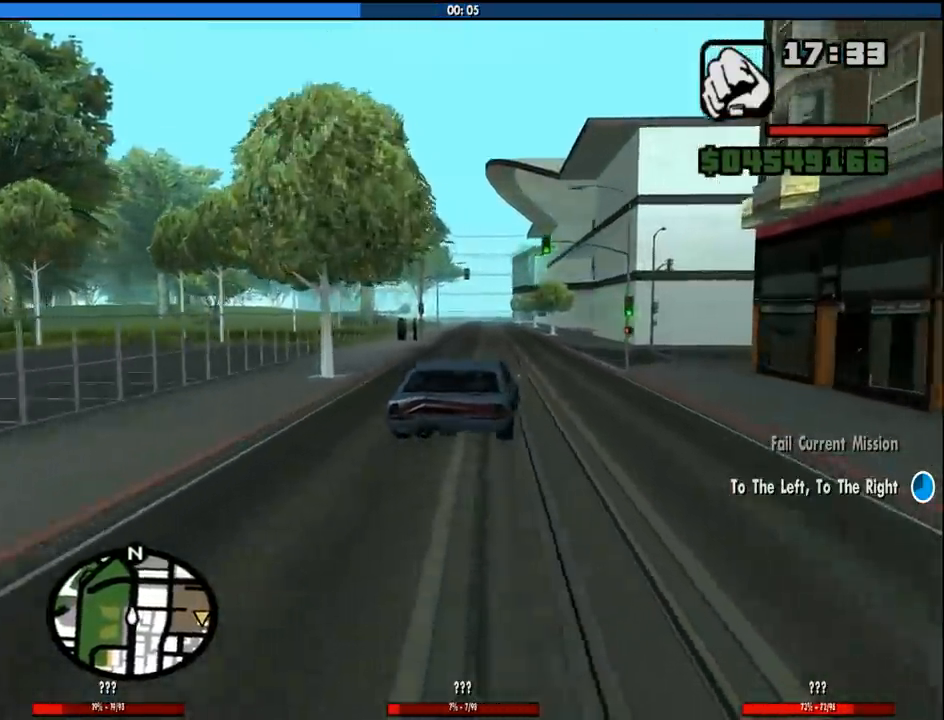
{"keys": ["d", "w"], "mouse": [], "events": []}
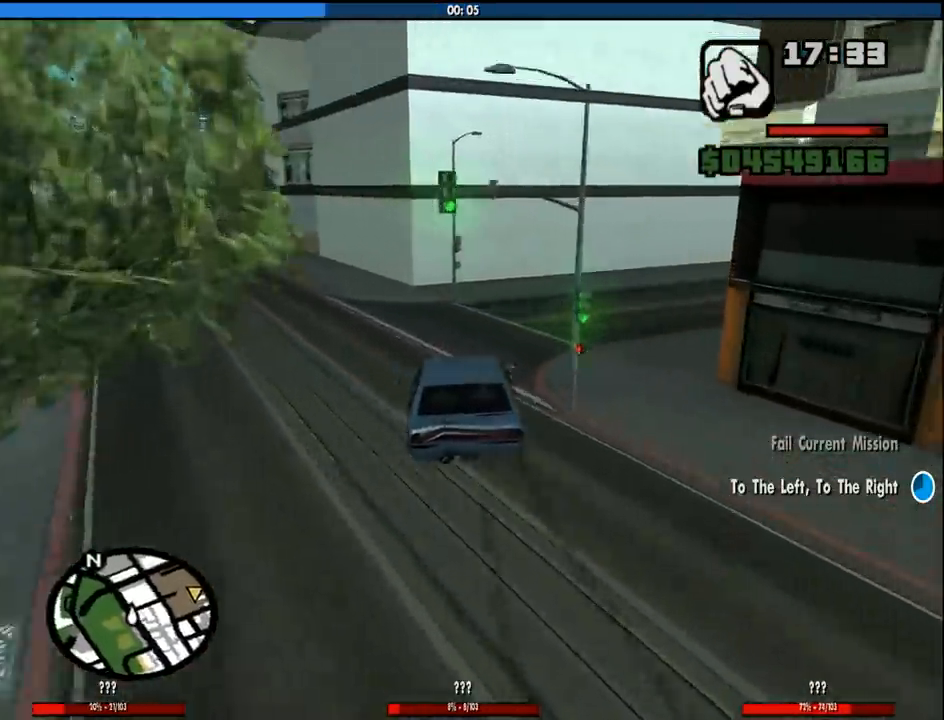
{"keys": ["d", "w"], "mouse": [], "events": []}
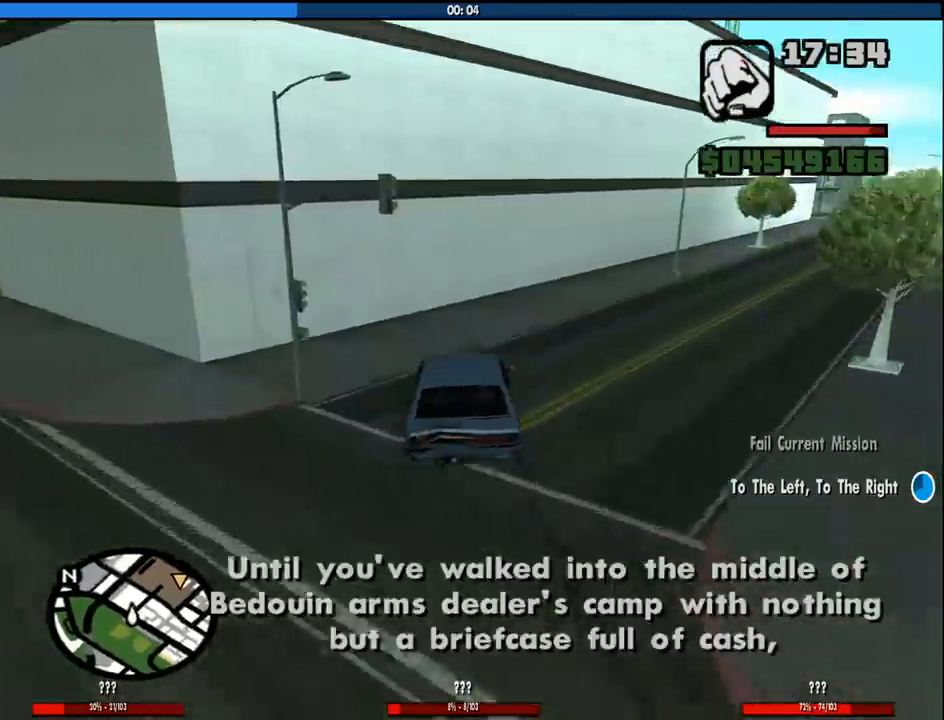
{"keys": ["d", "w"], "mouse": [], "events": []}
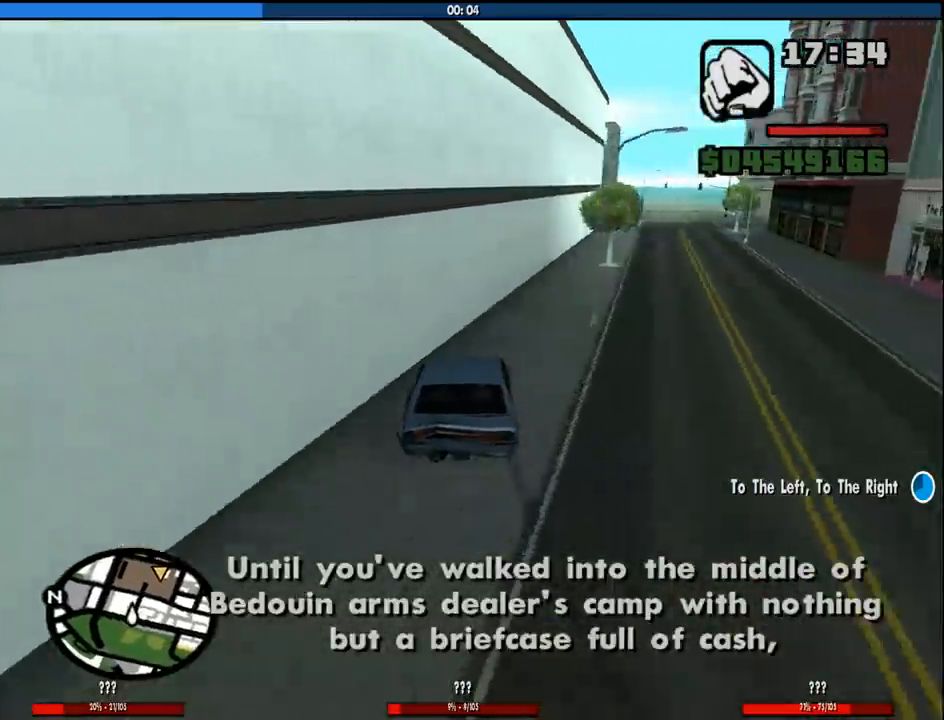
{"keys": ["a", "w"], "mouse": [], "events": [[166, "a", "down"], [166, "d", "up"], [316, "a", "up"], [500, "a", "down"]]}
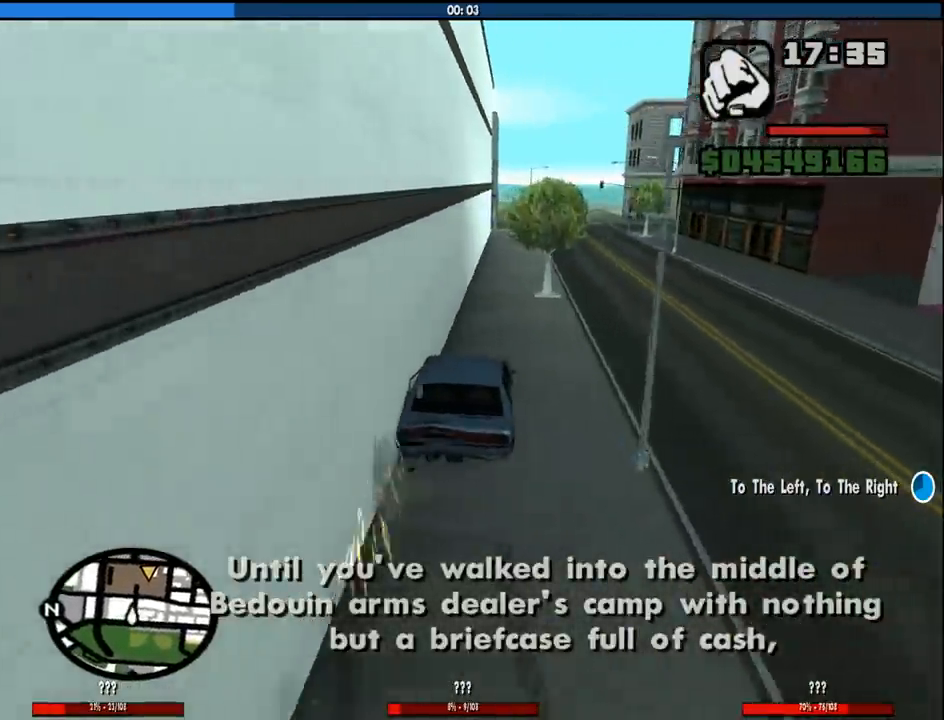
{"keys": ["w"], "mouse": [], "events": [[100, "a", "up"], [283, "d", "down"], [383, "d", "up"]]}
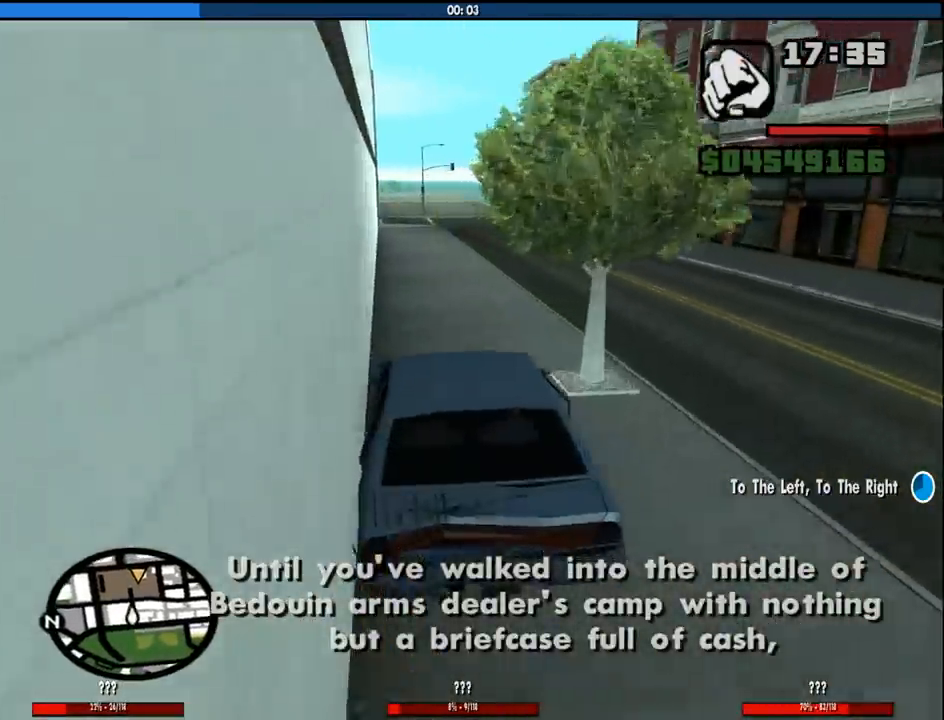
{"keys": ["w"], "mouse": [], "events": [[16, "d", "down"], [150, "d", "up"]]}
--
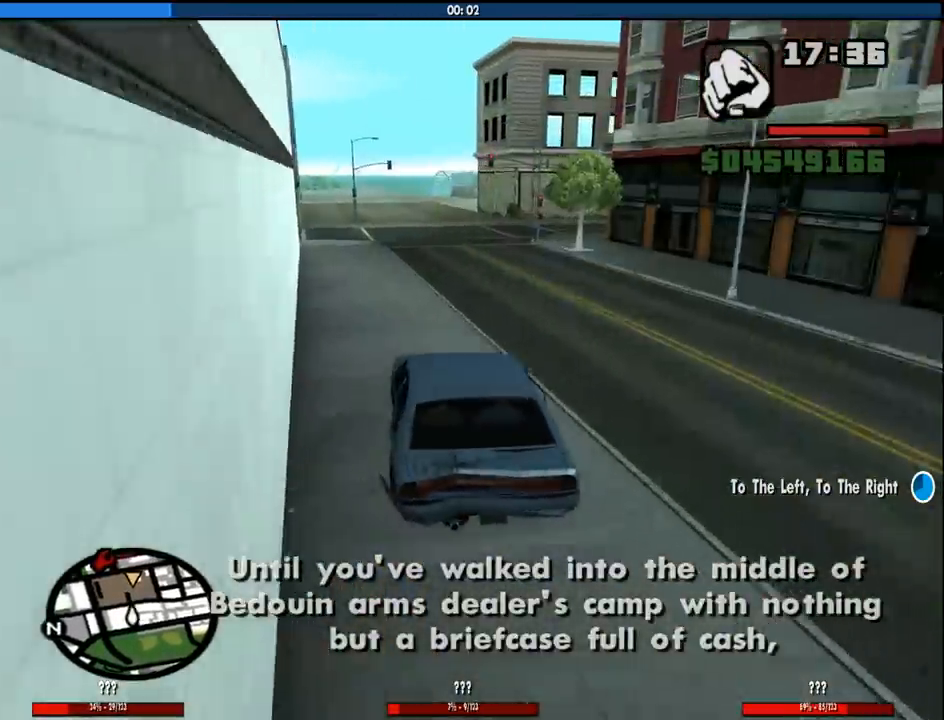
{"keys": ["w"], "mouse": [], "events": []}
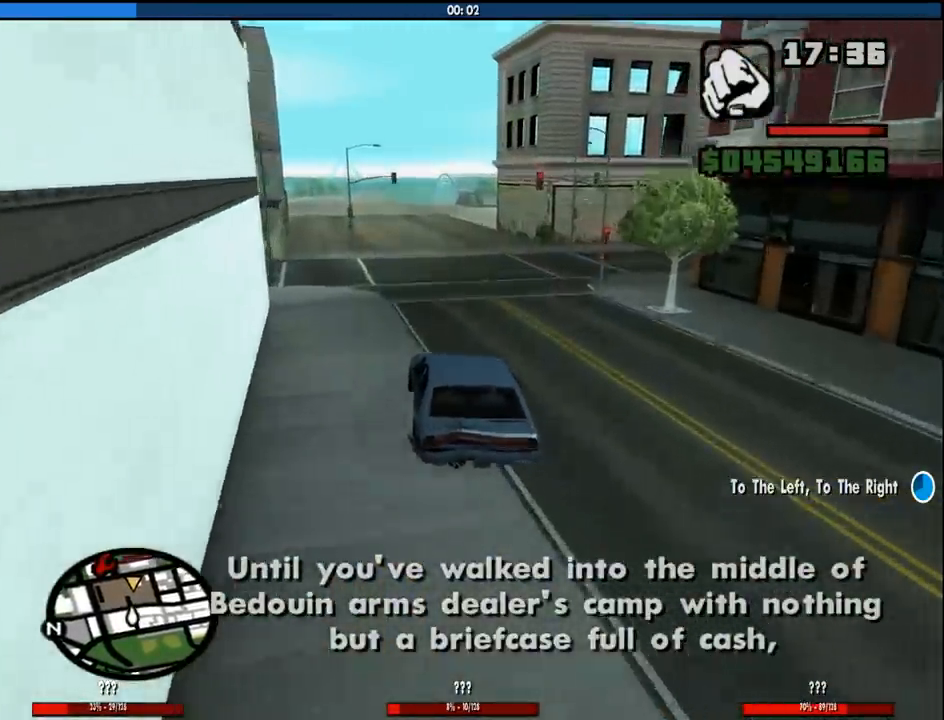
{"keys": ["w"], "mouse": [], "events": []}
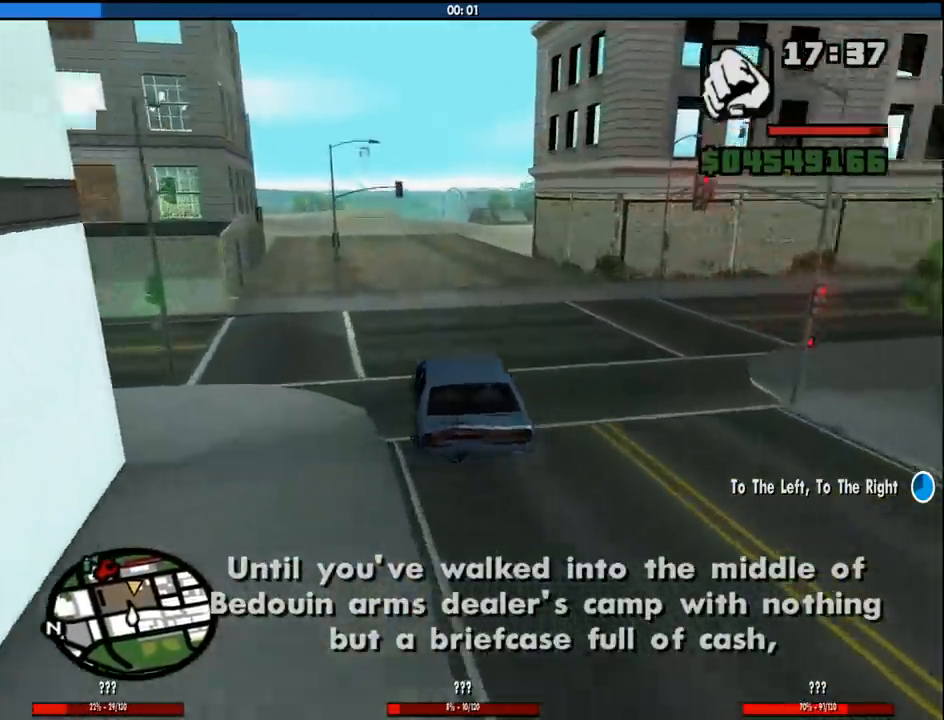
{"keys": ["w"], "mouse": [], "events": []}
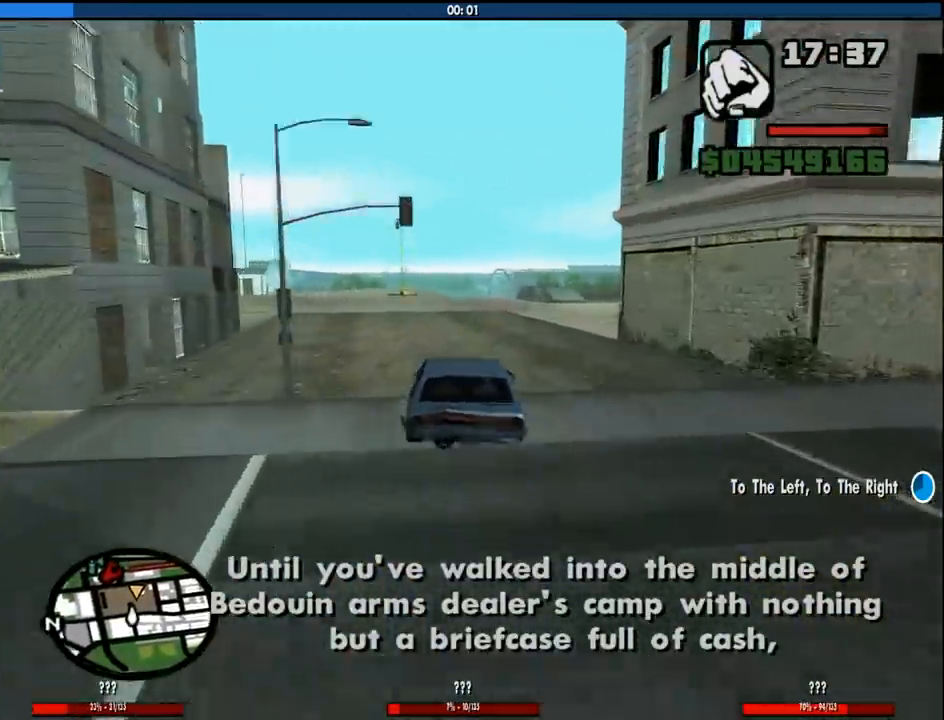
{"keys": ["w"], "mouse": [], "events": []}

**Exercise objective**: Only a number is wanted: how many lines of the data above contain "down"?

**Exercise answer**: 3